A CT scan is performed and the patient is diagnosed with a left hemispheric ischemic brain attack. •What is the pathophysiologic reason for the right-sided facial drooping and the visual defects in both right halves of each eye? •What is the pathophysiologic reason for the right-sided arm and leg weakness and a positive Babinski sign on the right foot? •

•Left cranial nerve II controls the right visual field of the right and left eye. If there is ischemia and/or subsequent cerebral edema around the left cranial nerve II, then there will be a disruption in the nerve's ability to transmit visual images to the brain- causing visual deficits. Left cranial nerve VII controls the right facial muscles. If there is ischemia and/or subsequent cerebral edema around the left cranial nerve VII, then there will be facial drooping on the right side. •What controls or rules movement? The left-sided corticospinal "or motor tracts . What is their nickname "pyramidal. •So why do we see deficits on the contralateral side? The left control the right arm and leg because these axons cross over, or decussate, from their point of origin in the left cerebral cortex to the opposite side of the body at the junction between the spinal cord and brain stem. the pyramidal tracts carry impulses that produce voluntary movements of purpose and skill from brain via spinal cord to various peripheral spinal nerves to neuromuscular junctions between nerve & muscles.

The patient's bedside glucose is measured at 600. The RN knows that hyperglycemia can be caused by type I or type II diabetes mellitus. What additional assessments should be obtained (HINT-S&S of either extreme state of DM) by the nurse?

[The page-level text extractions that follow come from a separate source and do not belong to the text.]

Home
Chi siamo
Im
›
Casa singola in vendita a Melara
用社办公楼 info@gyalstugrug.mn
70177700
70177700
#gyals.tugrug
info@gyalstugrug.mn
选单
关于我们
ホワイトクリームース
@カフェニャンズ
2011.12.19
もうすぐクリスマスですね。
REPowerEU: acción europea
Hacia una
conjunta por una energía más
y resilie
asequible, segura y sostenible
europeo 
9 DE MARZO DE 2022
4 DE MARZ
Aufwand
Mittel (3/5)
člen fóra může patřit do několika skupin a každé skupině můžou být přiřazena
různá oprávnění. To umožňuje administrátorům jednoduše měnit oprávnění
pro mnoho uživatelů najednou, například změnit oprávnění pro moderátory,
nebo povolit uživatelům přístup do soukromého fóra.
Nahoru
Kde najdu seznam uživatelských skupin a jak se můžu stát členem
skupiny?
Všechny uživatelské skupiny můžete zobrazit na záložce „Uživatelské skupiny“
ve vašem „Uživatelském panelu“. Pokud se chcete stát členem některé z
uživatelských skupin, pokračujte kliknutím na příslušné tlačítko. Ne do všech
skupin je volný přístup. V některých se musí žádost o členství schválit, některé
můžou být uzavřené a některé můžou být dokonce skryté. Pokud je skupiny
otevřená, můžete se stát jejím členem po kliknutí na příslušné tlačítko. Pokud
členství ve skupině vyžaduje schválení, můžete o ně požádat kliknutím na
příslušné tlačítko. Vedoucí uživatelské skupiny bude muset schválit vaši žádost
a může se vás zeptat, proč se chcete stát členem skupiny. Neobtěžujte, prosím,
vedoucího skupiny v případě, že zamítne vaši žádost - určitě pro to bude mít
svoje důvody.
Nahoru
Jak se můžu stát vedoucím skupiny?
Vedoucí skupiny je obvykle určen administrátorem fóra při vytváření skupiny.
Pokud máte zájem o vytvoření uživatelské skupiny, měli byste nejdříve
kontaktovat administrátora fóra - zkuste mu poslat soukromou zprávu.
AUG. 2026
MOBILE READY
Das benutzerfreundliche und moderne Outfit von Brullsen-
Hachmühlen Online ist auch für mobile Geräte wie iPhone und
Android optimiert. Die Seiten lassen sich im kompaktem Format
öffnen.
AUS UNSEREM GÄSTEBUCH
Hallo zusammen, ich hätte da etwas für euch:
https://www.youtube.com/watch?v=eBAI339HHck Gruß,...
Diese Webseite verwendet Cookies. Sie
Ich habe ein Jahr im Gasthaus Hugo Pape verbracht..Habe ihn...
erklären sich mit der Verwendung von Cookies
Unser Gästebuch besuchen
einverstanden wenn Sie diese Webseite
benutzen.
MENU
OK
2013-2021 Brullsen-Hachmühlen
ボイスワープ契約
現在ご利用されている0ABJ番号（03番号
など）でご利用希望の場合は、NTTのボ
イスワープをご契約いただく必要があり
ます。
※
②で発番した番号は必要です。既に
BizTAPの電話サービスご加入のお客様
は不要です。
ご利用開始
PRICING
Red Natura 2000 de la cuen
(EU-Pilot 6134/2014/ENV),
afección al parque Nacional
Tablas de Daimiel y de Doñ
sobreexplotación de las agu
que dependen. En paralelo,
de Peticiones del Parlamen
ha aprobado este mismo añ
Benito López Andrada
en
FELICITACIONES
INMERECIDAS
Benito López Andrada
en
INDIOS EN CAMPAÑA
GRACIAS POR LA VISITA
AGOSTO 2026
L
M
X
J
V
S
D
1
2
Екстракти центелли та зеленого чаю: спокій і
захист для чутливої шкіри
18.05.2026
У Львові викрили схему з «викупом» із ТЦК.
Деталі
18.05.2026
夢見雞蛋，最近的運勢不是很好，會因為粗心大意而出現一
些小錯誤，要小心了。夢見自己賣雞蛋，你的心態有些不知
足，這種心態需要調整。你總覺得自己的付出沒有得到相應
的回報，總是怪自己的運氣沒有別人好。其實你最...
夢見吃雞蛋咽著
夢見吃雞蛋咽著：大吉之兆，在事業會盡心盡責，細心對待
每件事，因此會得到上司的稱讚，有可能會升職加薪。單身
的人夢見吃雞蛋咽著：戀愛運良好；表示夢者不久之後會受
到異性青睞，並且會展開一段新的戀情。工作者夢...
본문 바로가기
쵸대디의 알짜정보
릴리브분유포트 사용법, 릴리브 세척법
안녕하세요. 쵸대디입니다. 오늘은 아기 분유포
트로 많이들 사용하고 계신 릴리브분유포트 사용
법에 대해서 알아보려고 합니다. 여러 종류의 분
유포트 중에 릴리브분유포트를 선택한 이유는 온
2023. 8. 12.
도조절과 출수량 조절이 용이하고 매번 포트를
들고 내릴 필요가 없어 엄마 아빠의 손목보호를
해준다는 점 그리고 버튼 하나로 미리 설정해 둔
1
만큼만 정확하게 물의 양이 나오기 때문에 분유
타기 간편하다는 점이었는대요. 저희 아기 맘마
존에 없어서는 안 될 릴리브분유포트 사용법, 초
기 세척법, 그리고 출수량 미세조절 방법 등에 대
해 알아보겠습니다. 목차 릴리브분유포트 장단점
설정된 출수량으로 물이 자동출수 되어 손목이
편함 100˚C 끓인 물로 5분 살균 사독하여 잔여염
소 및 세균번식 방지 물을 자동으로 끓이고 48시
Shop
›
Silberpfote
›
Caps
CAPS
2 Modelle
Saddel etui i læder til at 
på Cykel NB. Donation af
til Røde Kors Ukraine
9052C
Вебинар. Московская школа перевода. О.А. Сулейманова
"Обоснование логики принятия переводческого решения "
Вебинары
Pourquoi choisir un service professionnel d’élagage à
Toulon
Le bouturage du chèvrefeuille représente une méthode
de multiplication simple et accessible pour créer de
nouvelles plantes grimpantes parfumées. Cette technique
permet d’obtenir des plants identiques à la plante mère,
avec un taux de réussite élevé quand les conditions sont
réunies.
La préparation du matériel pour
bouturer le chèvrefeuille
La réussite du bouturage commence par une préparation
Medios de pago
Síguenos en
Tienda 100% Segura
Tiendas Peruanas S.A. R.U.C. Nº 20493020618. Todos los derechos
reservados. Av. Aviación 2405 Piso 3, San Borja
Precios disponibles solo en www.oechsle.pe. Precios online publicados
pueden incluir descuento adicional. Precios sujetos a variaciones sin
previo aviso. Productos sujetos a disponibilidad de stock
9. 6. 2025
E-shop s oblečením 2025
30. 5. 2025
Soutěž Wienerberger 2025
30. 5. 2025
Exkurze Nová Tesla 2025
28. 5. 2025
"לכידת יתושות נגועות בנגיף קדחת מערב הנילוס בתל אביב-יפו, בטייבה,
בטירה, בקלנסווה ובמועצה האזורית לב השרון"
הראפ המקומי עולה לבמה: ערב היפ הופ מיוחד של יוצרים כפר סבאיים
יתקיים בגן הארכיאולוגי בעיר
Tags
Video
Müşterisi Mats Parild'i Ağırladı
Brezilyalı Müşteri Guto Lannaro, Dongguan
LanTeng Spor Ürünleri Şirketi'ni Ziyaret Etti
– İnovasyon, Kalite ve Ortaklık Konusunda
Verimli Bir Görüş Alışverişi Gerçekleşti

•The nurse should smell the patient's breath. Is acetone (fruity) breath present? The nurse should also check the urine for ketones and glucose. Ketones and acetone breath with rapid, deep respirations (kussmaul respirations) indicate an extreme state of type I diabetes known as DKA (diabetic ketoacidosis). If acetone breath is present with ketonuria, then ABGs would also be drawn and measured. Glucosuria is likely to be present with either extreme state of DM à the serum glucose of 600 is elevated - exceeding the renal glucose threshold and the cause of the polyuria and polydipsia-> fluid volume deficit and the hyperosmolar state. •The S&S of dehydration (poor skin turgor, polyuria, polydipsia) with glucosuria and hyperglycemia WITHOUT ketonuria could indicate HHNKS (hyperglycemic-hyperosmolar-nonketotic syndrome. •Confusion is seen with either DKA or HHNKS.